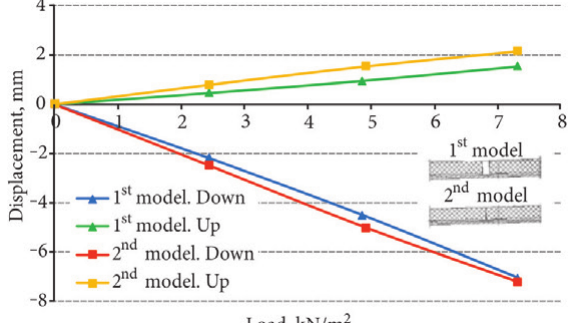
Fig. 9. Displacements under unsymmetrical load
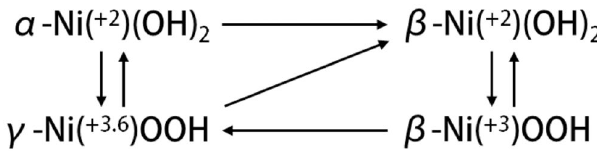
Figure 1. Phase transformation between different Ni(OH) 2 and NiOOH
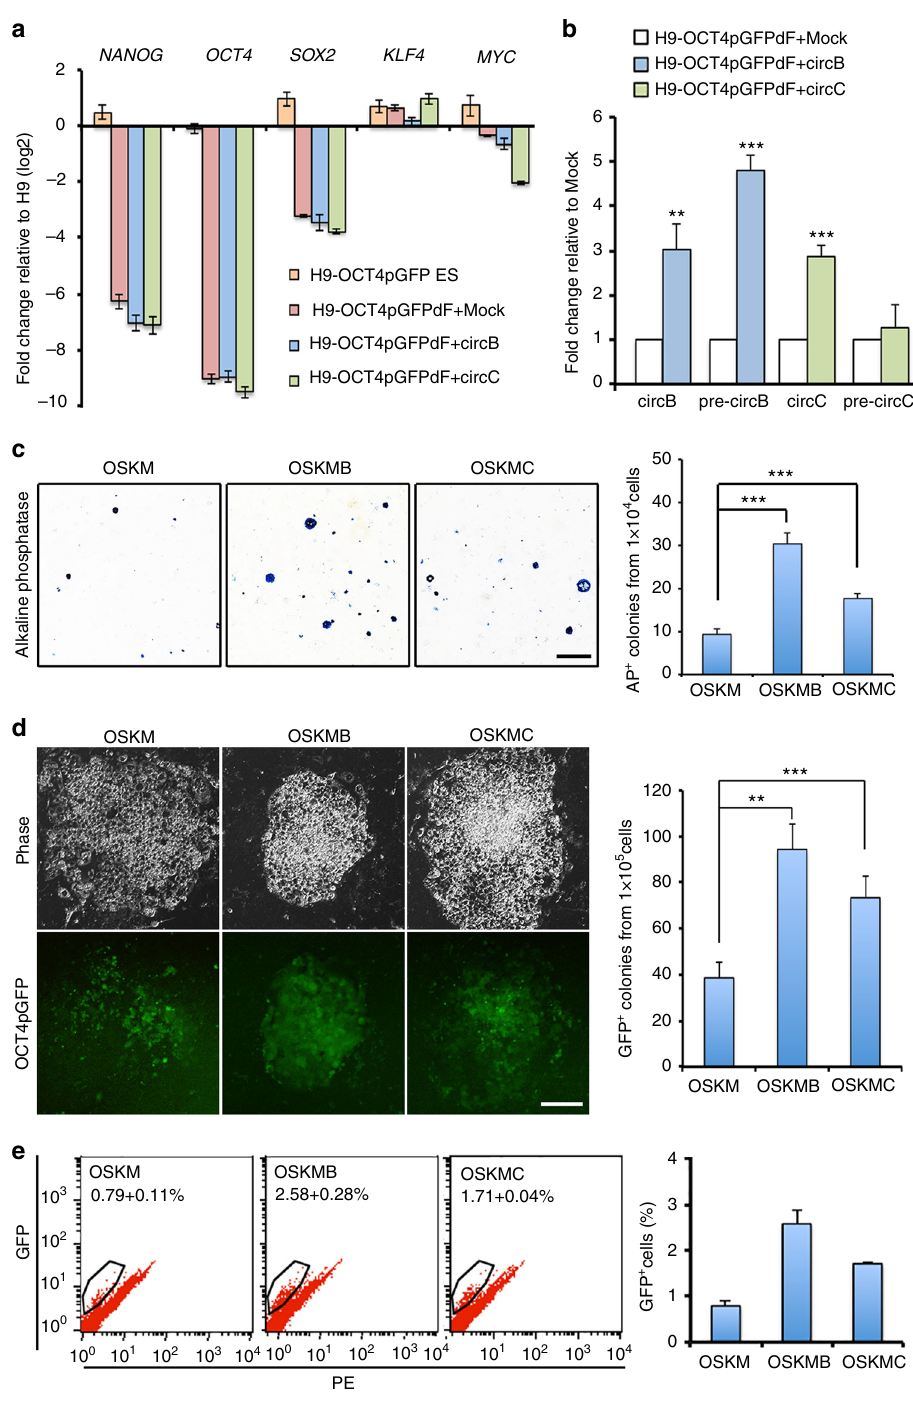
Fig. 4 CircBIRC6 or circCORO1C promotes reprogramming. a RT-qPCR analysis of the expression of the indicated pluripotency-associated genes in H9- OCT4pGFP, H9-OCT4pGFPdF, and H9-OCT4pGFPdF cells transduced with a circBIRC6 (H9-OCT4pGFPdF+circB) or circCORO1C (H9-OCT4pGFPdF+circC) minigene. b RT-qPCR analysis of the expression of circRNA and its precursor transcripts in H9-OCT4pGFPdF+circB and H9-OCT4pGFPdF+circC cells using primers speci fi c for the indicated circRNAs and circRNA precursors (pre-circB and pre-circC). c AP staining and quantitative analysis of AP + colonies among H9-OCT4pGFPdF cells transfected with OSKM or co-transfected with OSKM and circRNA minigenes (OSKMB and OSKMC). Scale bar: 400 μ m. d Reactivation of OCT4pGFP in H9-OCT4pGFPdF cells and quantitative analysis of OCT4pGFP + colonies of H9-OCT4pGFPdF cells transfected with OSKM or co-transfected with OSKM and circRNA minigenes (OSKMB and OSKMC) 21 days post transduction. Scale bar: 50 μ m. e Quantitative FACS analysis of OCT4pGFP + cells in OSKM, OSKMB, and OSKMC 28 days post reprogramming. Quantitative data from three independent experiments is presented as mean ± SD (error bars). P -values were determined by two-tailed two-sample t -tests (* P < 0.05; ** P < 0.01; *** P <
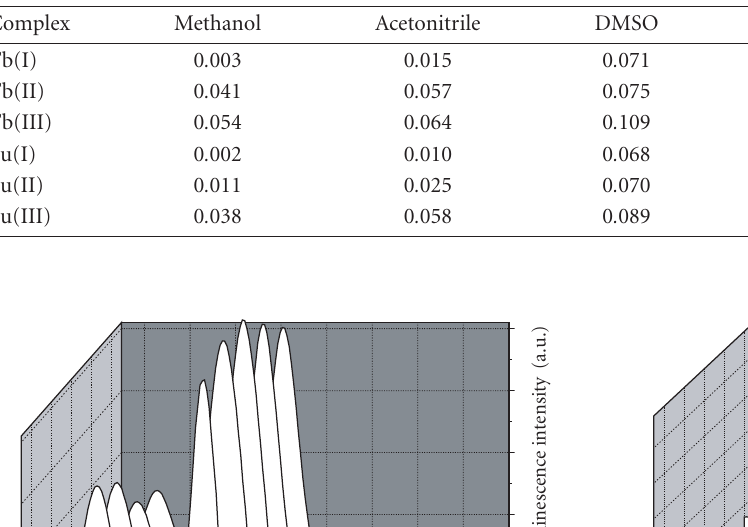
Table 3: Quantum yield values of 8 5%). ( (cid:3)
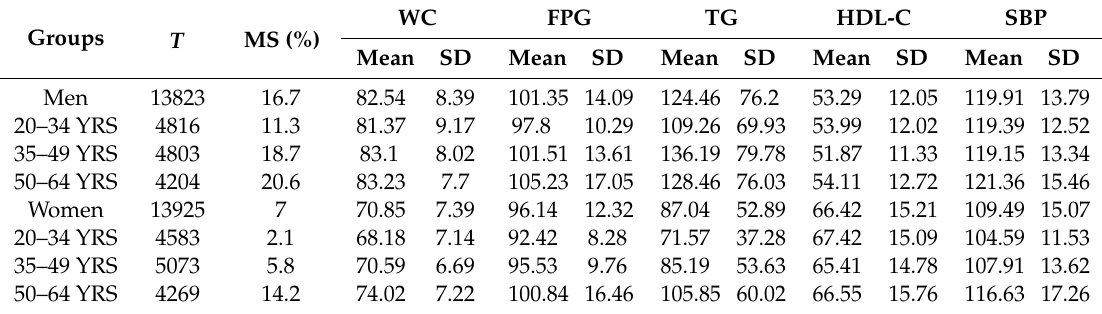
Table 2. Model fit indices and factor loadings used in the confirmatory factor analysis of sex- and age-specific groups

__Problem to solve__
Your answer must be an exact reproduction of all entries, containing no pictures.

__Solution for this exercise__
Fig. 9. Displacements under unsymmetrical load
Figure 1. Phase transformation between different Ni(OH) 2 and NiOOH
Fig. 4 CircBIRC6 or circCORO1C promotes reprogramming. a RT-qPCR analysis of the expression of the indicated pluripotency-associated genes in H9- OCT4pGFP, H9-OCT4pGFPdF, and H9-OCT4pGFPdF cells transduced with a circBIRC6 (H9-OCT4pGFPdF+circB) or circCORO1C (H9-OCT4pGFPdF+circC) minigene. b RT-qPCR analysis of the expression of circRNA and its precursor transcripts in H9-OCT4pGFPdF+circB and H9-OCT4pGFPdF+circC cells using primers speci fi c for the indicated circRNAs and circRNA precursors (pre-circB and pre-circC). c AP staining and quantitative analysis of AP + colonies among H9-OCT4pGFPdF cells transfected with OSKM or co-transfected with OSKM and circRNA minigenes (OSKMB and OSKMC). Scale bar: 400 μ m. d Reactivation of OCT4pGFP in H9-OCT4pGFPdF cells and quantitative analysis of OCT4pGFP + colonies of H9-OCT4pGFPdF cells transfected with OSKM or co-transfected with OSKM and circRNA minigenes (OSKMB and OSKMC) 21 days post transduction. Scale bar: 50 μ m. e Quantitative FACS analysis of OCT4pGFP + cells in OSKM, OSKMB, and OSKMC 28 days post reprogramming. Quantitative data from three independent experiments is presented as mean ± SD (error bars). P -values were determined by two-tailed two-sample t -tests (* P < 0.05; ** P < 0.01; *** P <
Table 3: Quantum yield values of 8 5%). ( (cid:3)
Table 2. Model fit indices and factor loadings used in the confirmatory factor analysis of sex- and age-specific groups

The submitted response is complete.